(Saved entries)
╭──
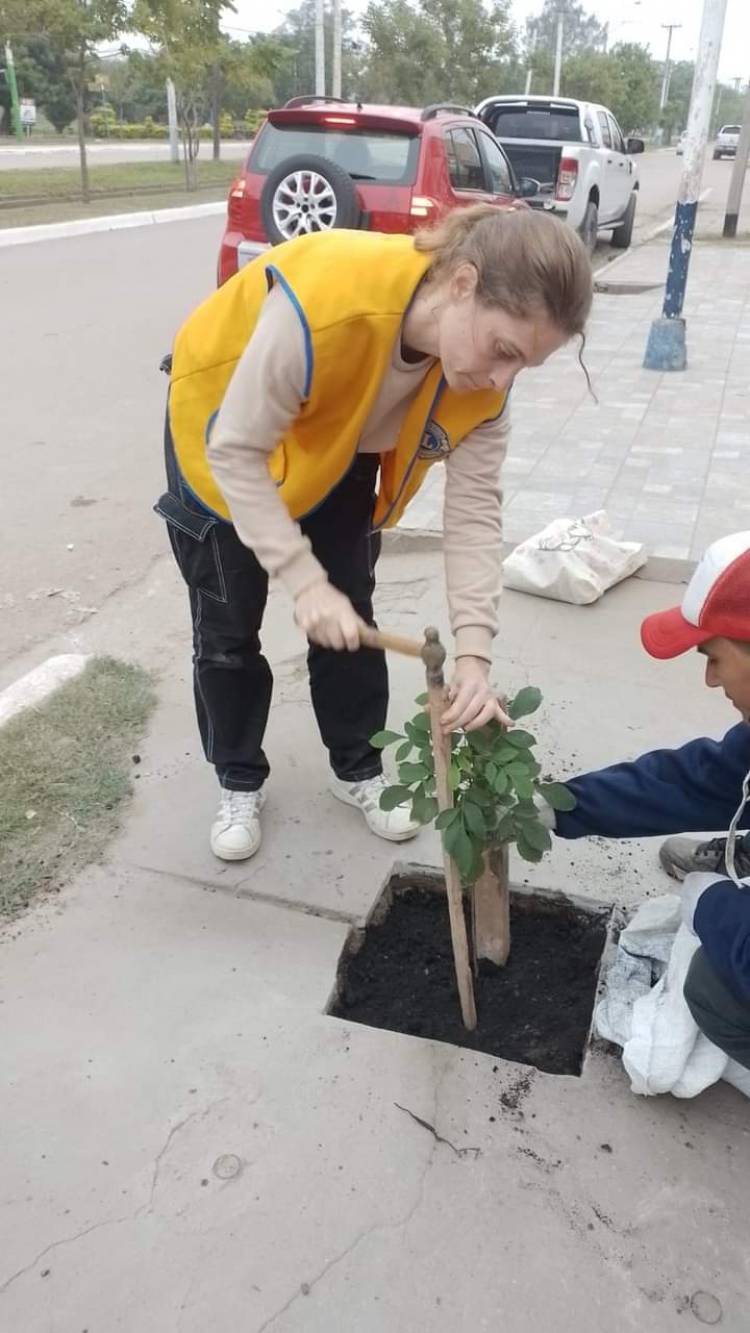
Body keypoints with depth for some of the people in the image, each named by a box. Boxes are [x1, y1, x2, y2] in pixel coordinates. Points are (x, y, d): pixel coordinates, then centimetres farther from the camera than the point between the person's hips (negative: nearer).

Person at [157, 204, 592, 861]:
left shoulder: (486, 377, -26)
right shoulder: (322, 303, -43)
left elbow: (475, 509, -22)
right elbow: (237, 452, -33)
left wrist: (474, 654, -30)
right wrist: (304, 579, -37)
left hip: (337, 448, 4)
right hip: (225, 430, -3)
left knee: (350, 613, 6)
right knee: (228, 624, 3)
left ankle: (359, 768, 27)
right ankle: (240, 782, 23)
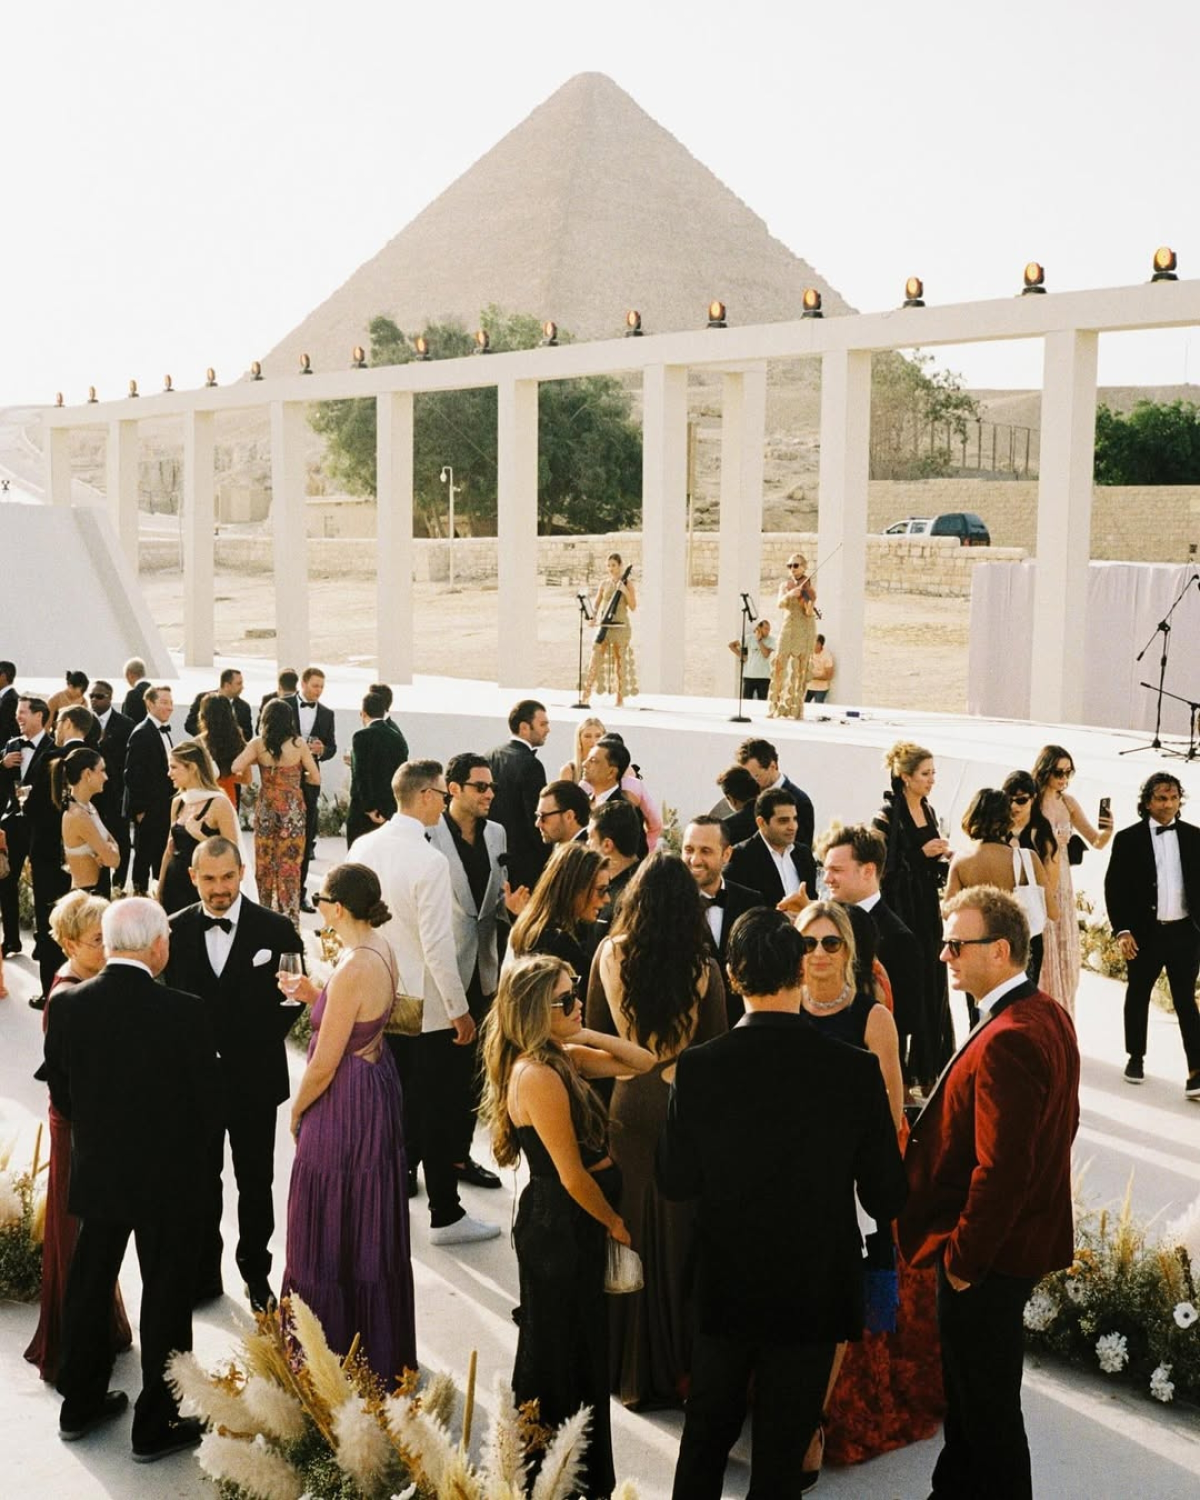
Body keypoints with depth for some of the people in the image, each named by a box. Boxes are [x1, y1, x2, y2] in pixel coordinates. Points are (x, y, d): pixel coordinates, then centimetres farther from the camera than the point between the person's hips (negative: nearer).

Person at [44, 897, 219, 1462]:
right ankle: (156, 1425, 19)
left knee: (89, 1284, 21)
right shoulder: (184, 1012, -21)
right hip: (167, 1179, -4)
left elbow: (60, 1094, 1)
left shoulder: (66, 1005, -10)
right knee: (165, 1295, 9)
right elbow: (207, 1099, -12)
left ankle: (81, 1403, 36)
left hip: (94, 1172, 4)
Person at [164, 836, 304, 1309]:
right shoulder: (176, 930, -3)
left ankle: (256, 1274, 27)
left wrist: (258, 1045, -5)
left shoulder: (275, 929, -9)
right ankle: (203, 1274, 29)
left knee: (255, 1184, 12)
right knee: (200, 1181, 14)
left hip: (253, 1079, -1)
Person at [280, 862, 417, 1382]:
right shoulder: (381, 947, -2)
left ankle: (337, 1344, 26)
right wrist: (314, 996, -1)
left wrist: (297, 1111, -5)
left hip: (346, 1101, -10)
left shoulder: (352, 971, -29)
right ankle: (380, 1342, 40)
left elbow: (324, 1065, -22)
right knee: (369, 1224, 23)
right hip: (376, 1082, 10)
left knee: (336, 1226, 9)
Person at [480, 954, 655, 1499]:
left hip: (565, 1222, 10)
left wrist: (583, 1036, -7)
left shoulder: (563, 1057, 1)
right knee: (561, 1353, 8)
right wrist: (614, 1223, -7)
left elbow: (642, 1061, 6)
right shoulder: (538, 1076, -27)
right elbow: (573, 1176, -23)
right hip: (561, 1227, -10)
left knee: (577, 1346, 23)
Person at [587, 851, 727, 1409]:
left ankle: (631, 1367, 29)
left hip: (625, 1105, 2)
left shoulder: (609, 955, -6)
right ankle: (679, 1367, 22)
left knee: (629, 1232, 15)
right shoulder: (703, 969, -13)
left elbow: (594, 1033, 4)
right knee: (680, 1237, 10)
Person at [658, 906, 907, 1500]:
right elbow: (886, 1198, -11)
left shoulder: (698, 1068, -17)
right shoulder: (857, 1071, -18)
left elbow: (675, 1182, -7)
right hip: (814, 1290, -1)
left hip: (723, 1287, 1)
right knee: (781, 1450, 15)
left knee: (707, 1432, 23)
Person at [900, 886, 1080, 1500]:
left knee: (988, 1405, 6)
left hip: (988, 1256, -10)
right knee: (968, 1391, 23)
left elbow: (1001, 1170, -29)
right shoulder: (1049, 1015, 4)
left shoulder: (1006, 1041, -28)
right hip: (1025, 1236, 10)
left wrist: (964, 1258, -18)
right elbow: (1053, 1126, 14)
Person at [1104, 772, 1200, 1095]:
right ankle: (1136, 1057, 28)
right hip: (1144, 933, 0)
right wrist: (1122, 931, -9)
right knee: (1138, 996, 13)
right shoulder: (1128, 839, -2)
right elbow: (1114, 887, -3)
╰──
* **EXERCISE OBJECTIVE**: Write out the stretch of the material from its start through the line containing "left hip: (94, 1172, 4)", keeping all other text unchanged but multiplying every keypoint coordinate and depth value by 1.3 and rounding each to a whole number, with halves rounded up. Leave the pictures out.

* **SOLVED PROBLEM**:
Body keypoints with depth for some of the people in the image, each named by a box. Boxes are [x1, y1, x2, y2] in pixel coordinates. Points are (x, y, d): pixel coordinates, then centimetres farther from the camera than the point between the person's hips (negative: nearer).

Person at [157, 204, 592, 861]:
left shoulder: (632, 490, -34)
right shoulder: (419, 394, -56)
left elbow: (618, 662, -29)
right elbow: (308, 588, -43)
left wrist: (616, 850, -39)
right wrist: (395, 753, -48)
left hip: (438, 582, 5)
right hip: (293, 559, -4)
left knee: (455, 797, 8)
right knee: (296, 811, 4)
left ankle: (467, 998, 35)
right ankle: (312, 1017, 30)
Body keypoints with depth for some of the people in the image, each named by a box. Boxes are [x1, y1, x2, y2] in pixel coordinates. Points are (x, y, d): pixel coordinates, then centimetres farther from the camera than the point between the person's hips (negative: nearer).

Person at [44, 897, 219, 1462]:
right ankle: (203, 1853, 25)
left knee: (116, 1669, 27)
right shoulder: (239, 1316, -27)
right hip: (217, 1533, -5)
left elbow: (78, 1422, 1)
left shoulder: (86, 1307, -13)
right knee: (215, 1684, 12)
right elbow: (269, 1429, -16)
left ankle: (105, 1824, 47)
left hip: (122, 1524, 5)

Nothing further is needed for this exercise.